OSCAR Compiler and API can generate parallelized program for this architecture and subset of architectures.
The architecture may contains the three kinds of processor element,
These are general purpose processor cores, accelerator cores with their controller and accelerator cores without controllers.
General purpose processor core and Accelerator cores with their controllers may have a data transfer unit which you might call dma controller, local program memory or instruction cache,
Local data memory or data cache, distributed shared memory and freqeuncy/voltage control register.
The existing heterogeneous multicore available on the market can be seen as a subset of the architecture.
So, our methodology is applicable to various heterogeneous multicores from different vendors.
Let me show you the list of OSCAR heterogeneous API.
You can see the specification of the OSCAR API ver. 1.0 for a homogeneous multicore part in this website.
It is composed of parallel execution API such parallel sections, memory mapping API such thread private,
Synchronization API, Timer API, data transfer API and Power control API.
To support the heterogeneous multicore, just this directive is newly added and these three directives are also added to non-coherent cache control.
OK, let’s talk about the compilation flow details.
This is the example of the hint directives for OSCAR compiler.
These directive indicates that this loop or funtion can run on specified accelerator.
Accelerator compiler or programmers specify execution time and input/output variables for accelerate-able program part.
The second step is automatic parallelization by OSCAR compiler.
First, the program is decomposed into three kinds of block called macro tasks.
That is basic block, loop block, and function block.
Aftert that, OSCAR compiler exploits the parallelism of the program.

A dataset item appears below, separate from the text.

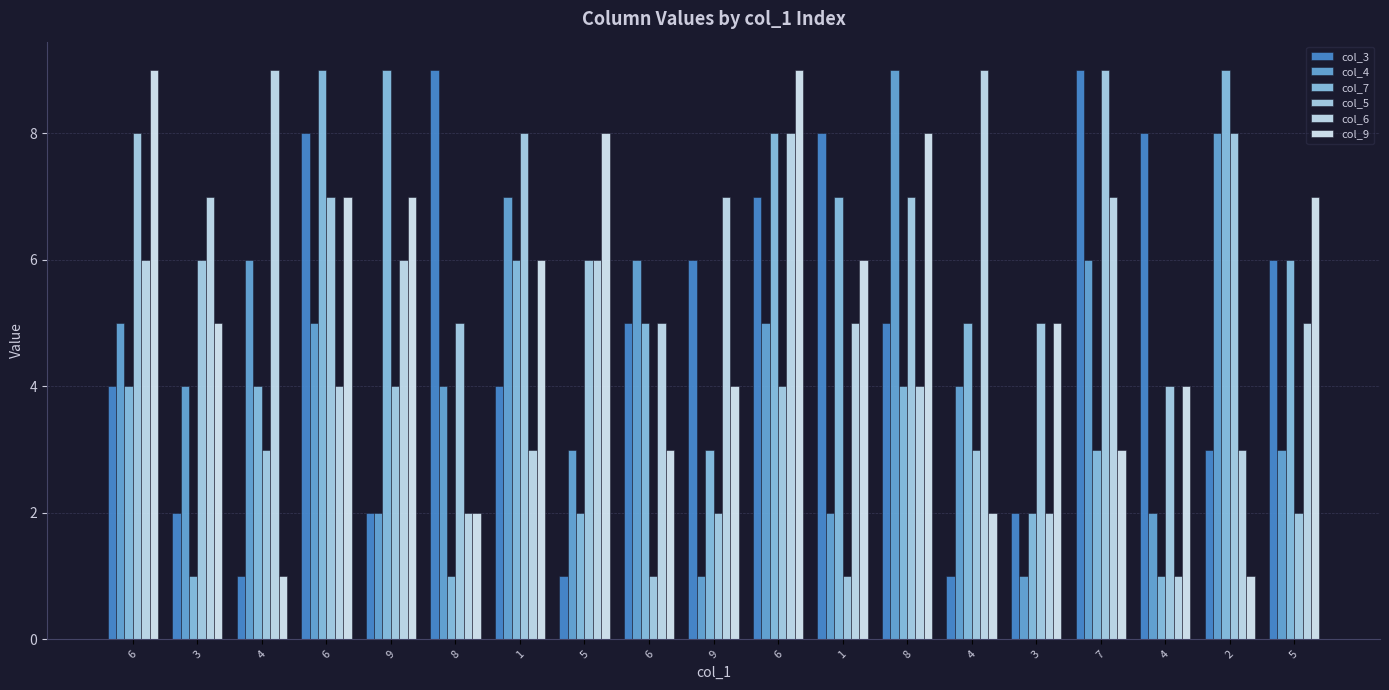

What is the sum of the col_7 values at 6 and 5?

14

First, the compiler make a task graph called macro-flow graph which indicates control-flow and data dependency.
Then the compiler analyze an earliest executable condition and then we get a macro-task graph which shows coarse-grain task parallelism.
Then, the compiler schedules these tasks onto CPU and accelerator using the algorithm called CP/MISF.
Green colored tasks show the tasks can be execute on at least on an accelerator.
Note that the algorithm will not assign a task to accelerator, when target accelerator is busy and the execution on processor core
May give us shorter execution time..
Then the compiler applies the power reduction.
When the compiler finds the idle time on the scheduled result, the compiler inserts the instruction which changes frequency/voltage considering the deadline.
Then accelerator compiler generates the binary.
The role of accelerator compiler is to generate the data-transfer code between CPUs and accelerators in addition to accelerator binary.
And you can see the API in this figure, this is called accelerator_task_entry.
This directive indicates that the specified function is called by controller CPU.
What you see here is demonstration of optical flow calculation.
Shown here on your left is sequential execution by 1 cpu execution.
Shown here on your right is parallel execution by 8 cpus and 4 accelerators.
Like shown in this movie, we can achieve 32 times speedup by the proposed framwork.